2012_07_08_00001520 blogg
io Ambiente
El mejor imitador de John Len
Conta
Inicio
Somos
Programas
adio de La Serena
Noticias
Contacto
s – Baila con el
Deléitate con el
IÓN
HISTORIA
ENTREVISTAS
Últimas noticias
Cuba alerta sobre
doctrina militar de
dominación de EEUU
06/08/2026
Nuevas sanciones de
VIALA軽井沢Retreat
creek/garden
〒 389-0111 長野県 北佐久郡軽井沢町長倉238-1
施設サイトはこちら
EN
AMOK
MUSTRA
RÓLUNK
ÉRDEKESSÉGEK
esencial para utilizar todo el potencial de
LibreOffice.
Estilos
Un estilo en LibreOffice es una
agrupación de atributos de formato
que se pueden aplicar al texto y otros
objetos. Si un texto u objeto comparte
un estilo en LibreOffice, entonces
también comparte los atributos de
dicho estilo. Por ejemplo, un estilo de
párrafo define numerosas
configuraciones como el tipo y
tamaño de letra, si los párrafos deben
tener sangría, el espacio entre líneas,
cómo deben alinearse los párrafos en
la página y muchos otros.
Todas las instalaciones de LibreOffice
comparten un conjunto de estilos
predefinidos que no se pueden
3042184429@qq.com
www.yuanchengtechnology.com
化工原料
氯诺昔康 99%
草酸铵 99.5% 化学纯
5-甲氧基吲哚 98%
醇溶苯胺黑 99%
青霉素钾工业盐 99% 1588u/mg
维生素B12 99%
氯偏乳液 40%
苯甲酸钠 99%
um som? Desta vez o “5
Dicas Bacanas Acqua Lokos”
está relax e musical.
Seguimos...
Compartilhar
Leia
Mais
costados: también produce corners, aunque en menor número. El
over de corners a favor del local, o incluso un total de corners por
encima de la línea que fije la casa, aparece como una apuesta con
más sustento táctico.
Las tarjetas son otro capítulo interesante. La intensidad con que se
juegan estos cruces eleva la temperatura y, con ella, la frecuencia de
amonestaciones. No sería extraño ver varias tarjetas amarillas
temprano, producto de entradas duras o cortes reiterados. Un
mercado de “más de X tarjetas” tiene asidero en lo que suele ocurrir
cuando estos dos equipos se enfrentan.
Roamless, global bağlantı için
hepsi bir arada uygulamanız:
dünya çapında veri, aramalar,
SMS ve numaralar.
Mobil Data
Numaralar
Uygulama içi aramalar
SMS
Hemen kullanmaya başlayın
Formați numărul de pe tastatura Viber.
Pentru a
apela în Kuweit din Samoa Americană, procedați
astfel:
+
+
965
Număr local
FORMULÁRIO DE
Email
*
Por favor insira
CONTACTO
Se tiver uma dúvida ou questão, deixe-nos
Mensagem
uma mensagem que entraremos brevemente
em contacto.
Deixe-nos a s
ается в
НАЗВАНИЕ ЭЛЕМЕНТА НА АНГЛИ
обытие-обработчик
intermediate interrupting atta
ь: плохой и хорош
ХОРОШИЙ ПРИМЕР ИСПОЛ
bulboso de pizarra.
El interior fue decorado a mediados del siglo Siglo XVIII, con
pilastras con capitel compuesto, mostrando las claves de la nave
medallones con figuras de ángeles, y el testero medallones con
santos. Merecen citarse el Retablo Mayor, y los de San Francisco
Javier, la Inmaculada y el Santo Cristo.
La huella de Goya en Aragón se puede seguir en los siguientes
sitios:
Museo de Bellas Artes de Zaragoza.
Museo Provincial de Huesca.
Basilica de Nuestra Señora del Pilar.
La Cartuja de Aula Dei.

* * *

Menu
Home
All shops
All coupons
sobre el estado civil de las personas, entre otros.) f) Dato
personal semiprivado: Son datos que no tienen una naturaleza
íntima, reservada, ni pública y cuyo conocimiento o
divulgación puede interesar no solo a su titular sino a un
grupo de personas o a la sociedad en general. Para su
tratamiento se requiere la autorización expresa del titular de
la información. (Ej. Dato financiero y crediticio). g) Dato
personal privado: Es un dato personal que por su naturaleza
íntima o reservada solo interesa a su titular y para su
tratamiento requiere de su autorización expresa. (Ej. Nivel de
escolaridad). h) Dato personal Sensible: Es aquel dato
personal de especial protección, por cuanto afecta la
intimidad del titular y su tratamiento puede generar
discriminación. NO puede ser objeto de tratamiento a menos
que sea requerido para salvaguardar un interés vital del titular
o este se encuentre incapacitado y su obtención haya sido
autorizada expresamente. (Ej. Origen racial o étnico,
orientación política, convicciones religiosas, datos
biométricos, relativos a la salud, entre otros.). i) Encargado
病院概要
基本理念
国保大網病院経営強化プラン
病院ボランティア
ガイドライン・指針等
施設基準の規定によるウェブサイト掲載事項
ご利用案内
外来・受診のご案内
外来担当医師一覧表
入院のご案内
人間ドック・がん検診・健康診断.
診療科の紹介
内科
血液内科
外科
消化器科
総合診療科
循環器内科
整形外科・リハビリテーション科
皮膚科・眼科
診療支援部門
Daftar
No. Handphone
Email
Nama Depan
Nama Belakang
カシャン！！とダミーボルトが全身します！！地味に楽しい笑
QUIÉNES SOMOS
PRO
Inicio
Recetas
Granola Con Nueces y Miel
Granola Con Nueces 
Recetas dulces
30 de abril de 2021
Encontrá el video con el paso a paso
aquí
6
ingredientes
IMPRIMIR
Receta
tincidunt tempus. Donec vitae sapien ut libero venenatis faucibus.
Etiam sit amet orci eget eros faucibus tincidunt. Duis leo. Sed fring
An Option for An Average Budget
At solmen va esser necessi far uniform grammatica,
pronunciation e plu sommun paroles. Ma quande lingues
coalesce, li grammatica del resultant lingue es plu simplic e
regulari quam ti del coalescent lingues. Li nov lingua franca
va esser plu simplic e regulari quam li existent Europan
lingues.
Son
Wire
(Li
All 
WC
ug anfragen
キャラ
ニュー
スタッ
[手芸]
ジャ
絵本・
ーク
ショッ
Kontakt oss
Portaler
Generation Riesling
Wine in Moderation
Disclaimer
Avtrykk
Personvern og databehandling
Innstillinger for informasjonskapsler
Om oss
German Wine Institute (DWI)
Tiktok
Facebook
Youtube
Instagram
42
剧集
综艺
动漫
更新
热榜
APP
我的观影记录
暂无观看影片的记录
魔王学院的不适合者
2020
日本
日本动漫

▶ _What you should do_
Reproduce the records, starting at the line that contains "2012_07_08_00001520 blogg" and stopping after the line that contains "que se pueden aplicar al texto y otros", with "LibreOffice" renamed to "OpenOffice" and every other detail left unchanged.

▶ _Answer for the task_
2012_07_08_00001520 blogg
io Ambiente
El mejor imitador de John Len
Conta
Inicio
Somos
Programas
adio de La Serena
Noticias
Contacto
s – Baila con el
Deléitate con el
IÓN
HISTORIA
ENTREVISTAS
Últimas noticias
Cuba alerta sobre
doctrina militar de
dominación de EEUU
06/08/2026
Nuevas sanciones de
VIALA軽井沢Retreat
creek/garden
〒 389-0111 長野県 北佐久郡軽井沢町長倉238-1
施設サイトはこちら
EN
AMOK
MUSTRA
RÓLUNK
ÉRDEKESSÉGEK
esencial para utilizar todo el potencial de
OpenOffice.
Estilos
Un estilo en OpenOffice es una
agrupación de atributos de formato
que se pueden aplicar al texto y otros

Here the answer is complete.